Op 17 september 2011, een gedenkdag van de ondertekening van de Amerikaanse grondwet, begon de bezetting. Duizend verontwaardigde demonstranten daalden neer op Wall Street, en tot 20.000 mensen trokken naar Zuccotti Park, slechts twee blokken verderop, waar ze begonnen met het bouwen van een dorp van tenten en het organiseren van een systeem van communicatie. Het protest verspreidde zich al snel over het hele land, en de leden begonnen zichzelf “de 99 procent” te noemen. In meer dan duizend steden en dorpen werden Occupy-demonstraties gehouden.
Deze video geeft een idee van het protest – hoe het eruit zag, en hoe het verliep.

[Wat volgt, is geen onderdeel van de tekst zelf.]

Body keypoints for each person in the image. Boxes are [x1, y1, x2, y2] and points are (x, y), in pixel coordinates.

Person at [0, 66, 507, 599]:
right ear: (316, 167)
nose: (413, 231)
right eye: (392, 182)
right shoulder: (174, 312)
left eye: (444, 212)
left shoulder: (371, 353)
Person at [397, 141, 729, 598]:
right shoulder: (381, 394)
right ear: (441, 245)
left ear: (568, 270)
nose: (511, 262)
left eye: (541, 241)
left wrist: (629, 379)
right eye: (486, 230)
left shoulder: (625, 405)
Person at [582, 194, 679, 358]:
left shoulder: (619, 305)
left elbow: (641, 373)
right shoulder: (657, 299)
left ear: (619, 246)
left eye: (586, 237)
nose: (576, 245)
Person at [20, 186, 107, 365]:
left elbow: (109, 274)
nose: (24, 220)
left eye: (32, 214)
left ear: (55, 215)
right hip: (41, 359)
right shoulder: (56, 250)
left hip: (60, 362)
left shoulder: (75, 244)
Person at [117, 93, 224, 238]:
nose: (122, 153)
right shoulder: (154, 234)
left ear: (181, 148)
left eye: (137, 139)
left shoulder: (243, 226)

In antwoord op de vraag “Wie zijn zij?” merkt Castells op “. … dat de beweging in grote lijnen bestond uit een grote meerderheid van democratische kiezers, maar ook uit politiek onafhankelijk denkende mensen die op zoek waren naar nieuwe vormen om de wereld te veranderen … . ” (Castells 2012). Wat willen ze? Castells noemt OWS “Een beweging zonder vraag: Het proces is de boodschap.” Met behulp van Facebook, Twitter, Tumblr en live-stream video brachten de demonstranten een veelzijdige boodschap over met een lange lijst van hervormingen en sociale veranderingen, waaronder de noodzaak om de toenemende ongelijkheid van rijkdom aan te pakken, de invloed van geld op verkiezingsuitslagen, het idee van “corporate personhood”, een verzakelijkt politiek systeem (dat moet worden vervangen door “directe democratie”), politieke bevoordeling van de rijken, en stijgende studieschulden. Desondanks leken sommigen in de media verward over de bedoelingen van de demonstranten, en artikelen droegen titels als, “De Wall Street Demonstranten: What the Hell Do They Want?” (Gell 2011) van The New York Observer, en citaten van mensen-in-de-straat zoals: “Ik denk dat het idioten zijn. Ze hebben geen agenda . . . “
Wwijlen James C. Davies stelde in 1962 in zijn artikel “Toward a Theory of Revolution” (uit de American Sociological Review, Vol, 27 Issue 1) dat een revolutie afhangt van de stemming van het volk, en dat het uiterst onwaarschijnlijk is dat mensen in absolute armoede een regering omver kunnen werpen, simpelweg omdat de regering oneindig veel meer macht heeft. In plaats daarvan is een revolutie eerder mogelijk wanneer de verwachte behoeftebevrediging en de werkelijke behoeftebevrediging niet synchroon lopen. Naarmate de feitelijke behoeftebevrediging naar beneden en weg van wat een voorheen welvarend volk is gaan verwachten – een curve die enigszins lijkt op een omgekeerde J en de Davies-J-curve wordt genoemd – wordt de kloof tussen verwachtingen en werkelijkheid groter. Uiteindelijk wordt een ondraaglijk punt bereikt en ontstaat er een revolutie. Verandering komt dus niet van onderaf in de sociale hiërarchie, maar van ergens in het midden. De Arabische lente werd inderdaad aangezwengeld door vooral jonge mensen wier opleiding beloften en verwachtingen had gewekt die door corrupte autocratische regeringen werden gedwarsboomd. Ook Occupy Wall Street kwam niet van onderaf, maar van mensen in het midden, die de kracht van de sociale media uitbuitten om de communicatie te verbeteren.